Ham's group builds CMOS integrated-circuit platforms spanning scalable, chip-based NMR spectrometers (including impedance-tuned microwave loops for controlling dense NV-diamond spin ensembles, developed with Ronald Walsworth) and CMOS intracellular microelectrode arrays that record from thousands of neurons in parallel — a dual quantum-sensing/bioelectronic-sensing program built around scaling sensitive spin- and electrode-based sensors onto integrated circuits.
Ivanov works on nanotechnology-enabled biosensors and biophysical measurement platforms, including nanopore and microfluidic devices for single-molecule and single-particle biosensing.
Liu develops ultra-flexible, tissue-scaffold-integrated mesh bioelectronics that become seamlessly incorporated into developing neural tissue, enabling minimally invasive single-cell recording of brain activity with millisecond precision as the brain develops — a bioelectronic sensing platform explicitly aimed at eventual human/clinical translation for understanding neurodevelopmental disease.
Maharbiz pioneered millimeter- and sub-millimeter-scale 'neural dust' motes that use ultrasonic power and backscatter telemetry for wireless, batteryless neural and physiological sensing, alongside other micro/nanoscale bioelectronic interfaces.
Micolich works on semiconductor nanowire and organic/polymer nanoelectronic devices, with two strands relevant here: the physics of low-dimensional transport and noise in nanowire transistors, and the use of those devices as transducers at the interface with biological systems, where a nanowire field-effect transistor acts as an extremely local potentiometer sensitive to charge and potential changes at the cell membrane. The group has a strong record in noise spectroscopy — using 1/f and random telegraph noise as a diagnostic rather than a nuisance. Positioned against the established body of NV-ensemble quantum sensing work — DEER, nanoscale NMR and T1 relaxometry protocols operating at pT/sqrt(Hz) field sensitivity — nanowire FET bioelectronic sensing is the principal electrical competitor to NV-based bio-magnetometry: both aim to read out cellular electrophysiology without patch-clamping, one via magnetic fields at pT/sqrt(Hz), the other via local potential. Borderline inclusion, kept because the bio-interface sensing thread is genuine.
Muller designs wireless, miniaturized CMOS integrated circuits for closed-loop neural recording and stimulation (including the WAND platform), pushing implantable bioelectronic sensing toward fully autonomous, battery-free operation.
Prawer is the founding figure of Melbourne diamond science, spanning colour-centre quantum technology, diamond surface chemistry and — unusually — clinical translation.
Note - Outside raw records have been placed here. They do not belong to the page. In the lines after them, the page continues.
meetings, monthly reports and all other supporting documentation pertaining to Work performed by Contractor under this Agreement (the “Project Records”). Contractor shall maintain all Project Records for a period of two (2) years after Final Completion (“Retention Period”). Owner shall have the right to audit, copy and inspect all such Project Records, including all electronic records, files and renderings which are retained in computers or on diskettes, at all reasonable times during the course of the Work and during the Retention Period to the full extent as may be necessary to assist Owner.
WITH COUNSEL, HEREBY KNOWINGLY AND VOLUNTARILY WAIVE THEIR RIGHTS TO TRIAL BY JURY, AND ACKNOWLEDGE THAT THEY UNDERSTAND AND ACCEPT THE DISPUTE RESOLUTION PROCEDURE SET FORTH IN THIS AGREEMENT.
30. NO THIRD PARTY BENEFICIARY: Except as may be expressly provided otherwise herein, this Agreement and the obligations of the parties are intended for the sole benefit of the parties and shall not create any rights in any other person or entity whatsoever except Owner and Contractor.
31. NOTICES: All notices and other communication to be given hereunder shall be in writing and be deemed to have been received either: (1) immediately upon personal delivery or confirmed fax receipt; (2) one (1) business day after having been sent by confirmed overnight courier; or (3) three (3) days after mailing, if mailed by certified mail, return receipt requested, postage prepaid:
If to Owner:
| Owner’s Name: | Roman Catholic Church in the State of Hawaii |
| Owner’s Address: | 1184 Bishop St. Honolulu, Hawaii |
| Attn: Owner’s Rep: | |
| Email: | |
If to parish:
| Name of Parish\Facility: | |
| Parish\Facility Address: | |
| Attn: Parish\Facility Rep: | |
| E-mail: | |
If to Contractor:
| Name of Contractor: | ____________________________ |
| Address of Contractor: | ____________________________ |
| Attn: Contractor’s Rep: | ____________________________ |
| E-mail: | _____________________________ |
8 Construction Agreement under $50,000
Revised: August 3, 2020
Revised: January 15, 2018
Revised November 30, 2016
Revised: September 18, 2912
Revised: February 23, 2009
His group developed the nitrogen-doped ultrananocrystalline diamond electrode arrays used in the Australian diamond bionic eye, a hermetically sealed, chronically implantable retinal stimulator that has been through human implantation; that is a rare example of an exotic-materials sensing/stimulation technology carried into human trials. In parallel the group works on diamond surface termination and functionalisation for near-surface NV sensing, nanodiamond bioconjugation, and diamond as a radiation-hard detector material. Positioned against the established body of NV-ensemble quantum sensing work — DEER, nanoscale NMR and T1 relaxometry protocols operating at pT/sqrt(Hz) field sensitivity — his surface- and materials-engineering work is precisely what sets the standoff distance, and hence the achievable pT/sqrt(Hz) sensitivity, of near-surface NV ensembles used for DEER and nanoscale NMR. Preferred attribute present: demonstrated human trials with a complex implanted technology.